Prompt: Using the material below, print the line that contains "For every layout", the line that contains "list [148, 148, 1093, 298]", and every line in between, exactly and nothing else.

Entries shown:
____

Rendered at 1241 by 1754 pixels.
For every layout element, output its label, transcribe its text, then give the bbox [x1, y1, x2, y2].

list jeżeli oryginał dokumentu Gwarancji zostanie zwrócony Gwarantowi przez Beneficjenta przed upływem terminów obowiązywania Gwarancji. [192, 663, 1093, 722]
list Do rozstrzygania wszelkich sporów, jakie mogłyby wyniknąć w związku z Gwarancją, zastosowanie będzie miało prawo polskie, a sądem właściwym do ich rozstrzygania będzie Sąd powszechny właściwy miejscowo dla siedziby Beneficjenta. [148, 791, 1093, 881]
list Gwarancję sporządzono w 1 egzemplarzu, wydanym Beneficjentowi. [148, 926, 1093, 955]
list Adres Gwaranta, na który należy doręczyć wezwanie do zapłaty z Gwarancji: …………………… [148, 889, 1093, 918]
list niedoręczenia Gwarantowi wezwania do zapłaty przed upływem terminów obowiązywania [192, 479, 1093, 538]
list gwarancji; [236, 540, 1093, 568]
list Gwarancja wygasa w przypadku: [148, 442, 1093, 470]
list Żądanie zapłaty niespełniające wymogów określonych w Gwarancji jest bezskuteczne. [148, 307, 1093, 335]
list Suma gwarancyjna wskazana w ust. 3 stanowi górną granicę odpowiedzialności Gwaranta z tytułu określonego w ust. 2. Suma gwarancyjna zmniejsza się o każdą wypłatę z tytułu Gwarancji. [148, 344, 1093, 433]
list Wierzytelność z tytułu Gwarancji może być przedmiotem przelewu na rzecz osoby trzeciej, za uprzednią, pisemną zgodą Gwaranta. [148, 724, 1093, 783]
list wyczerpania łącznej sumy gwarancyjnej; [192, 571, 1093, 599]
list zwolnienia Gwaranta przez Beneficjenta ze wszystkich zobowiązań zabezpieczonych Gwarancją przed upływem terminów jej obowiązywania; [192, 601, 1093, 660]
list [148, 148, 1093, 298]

____

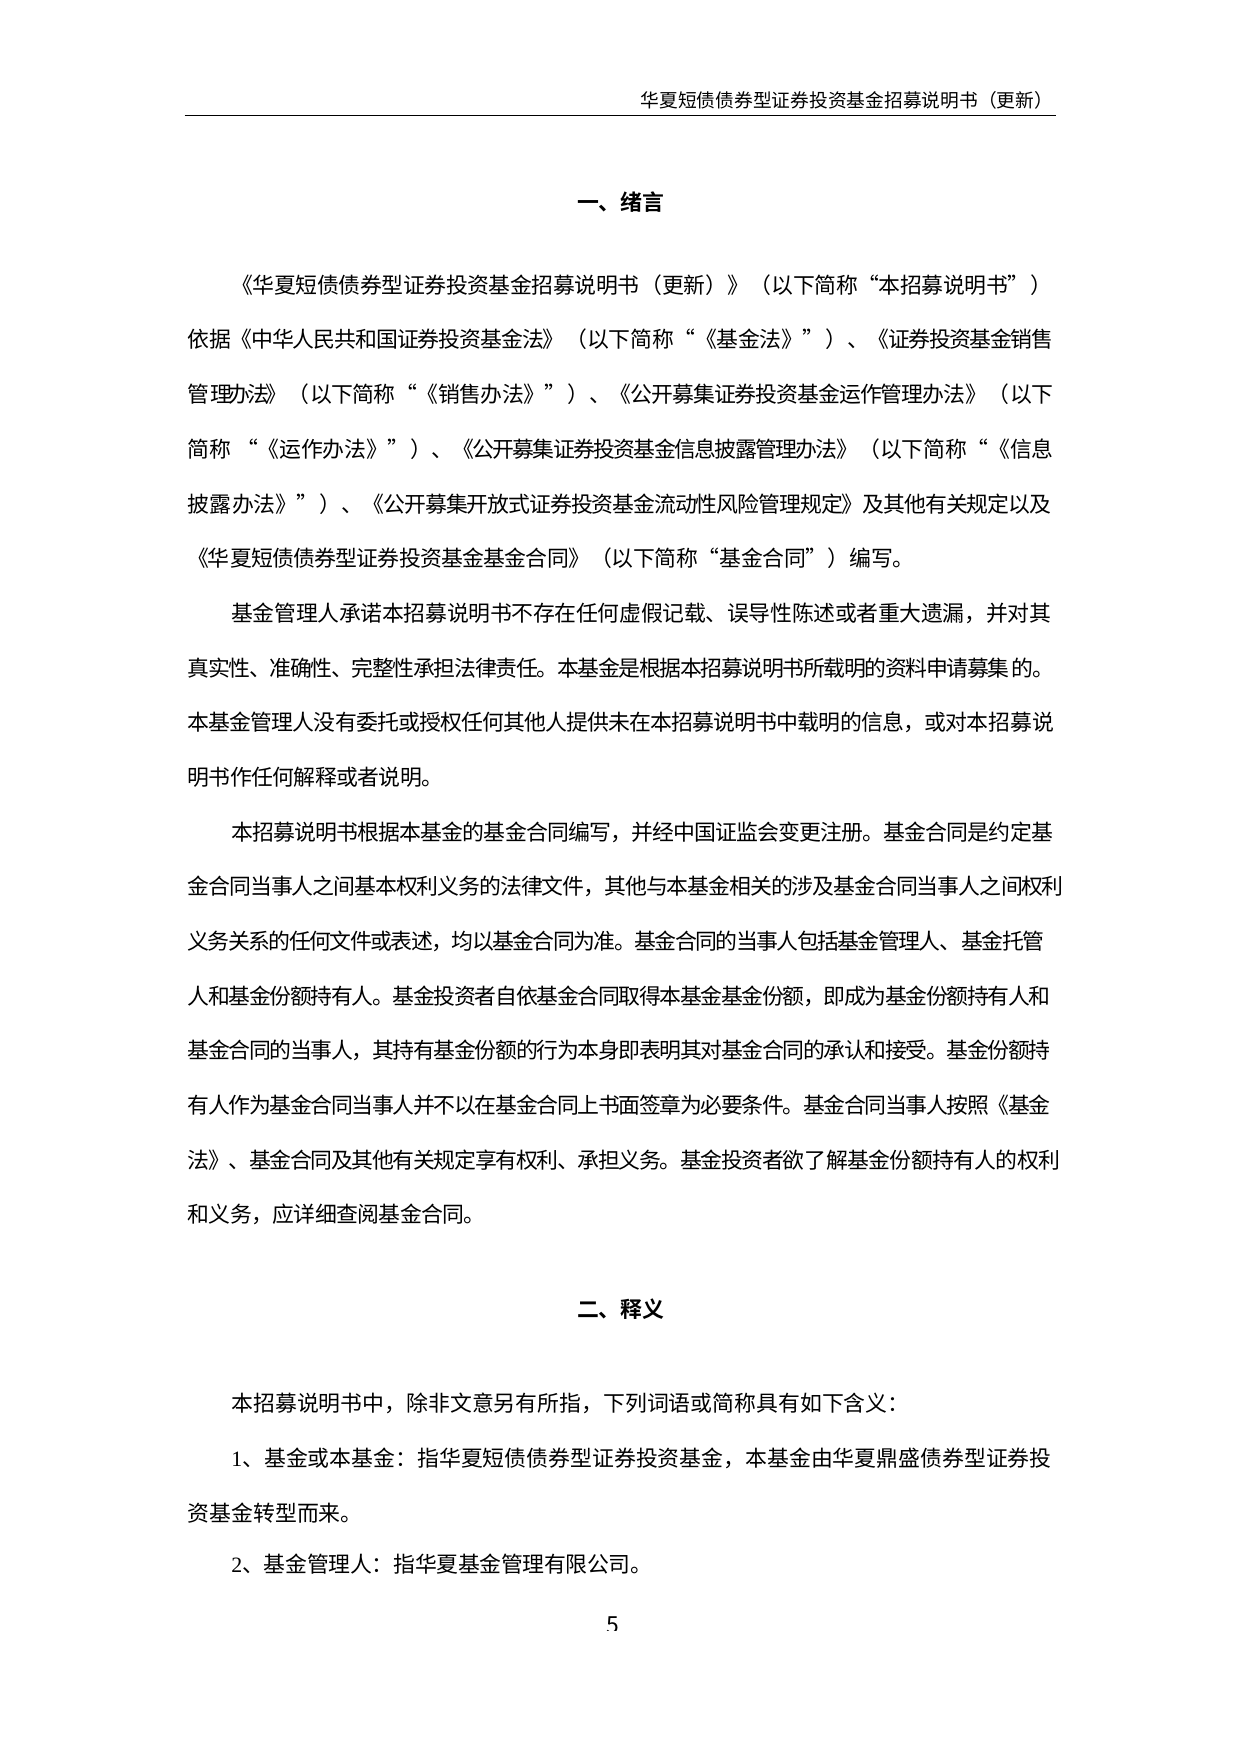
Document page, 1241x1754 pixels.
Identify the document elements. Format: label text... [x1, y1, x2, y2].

____

Expected answer:
For every layout element, output its label, transcribe its text, then give the bbox [x1, y1, x2, y2].

list jeżeli oryginał dokumentu Gwarancji zostanie zwrócony Gwarantowi przez Beneficjenta przed upływem terminów obowiązywania Gwarancji. [192, 663, 1093, 722]
list Do rozstrzygania wszelkich sporów, jakie mogłyby wyniknąć w związku z Gwarancją, zastosowanie będzie miało prawo polskie, a sądem właściwym do ich rozstrzygania będzie Sąd powszechny właściwy miejscowo dla siedziby Beneficjenta. [148, 791, 1093, 881]
list Gwarancję sporządzono w 1 egzemplarzu, wydanym Beneficjentowi. [148, 926, 1093, 955]
list Adres Gwaranta, na który należy doręczyć wezwanie do zapłaty z Gwarancji: …………………… [148, 889, 1093, 918]
list niedoręczenia Gwarantowi wezwania do zapłaty przed upływem terminów obowiązywania [192, 479, 1093, 538]
list gwarancji; [236, 540, 1093, 568]
list Gwarancja wygasa w przypadku: [148, 442, 1093, 470]
list Żądanie zapłaty niespełniające wymogów określonych w Gwarancji jest bezskuteczne. [148, 307, 1093, 335]
list Suma gwarancyjna wskazana w ust. 3 stanowi górną granicę odpowiedzialności Gwaranta z tytułu określonego w ust. 2. Suma gwarancyjna zmniejsza się o każdą wypłatę z tytułu Gwarancji. [148, 344, 1093, 433]
list Wierzytelność z tytułu Gwarancji może być przedmiotem przelewu na rzecz osoby trzeciej, za uprzednią, pisemną zgodą Gwaranta. [148, 724, 1093, 783]
list wyczerpania łącznej sumy gwarancyjnej; [192, 571, 1093, 599]
list zwolnienia Gwaranta przez Beneficjenta ze wszystkich zobowiązań zabezpieczonych Gwarancją przed upływem terminów jej obowiązywania; [192, 601, 1093, 660]
list [148, 148, 1093, 298]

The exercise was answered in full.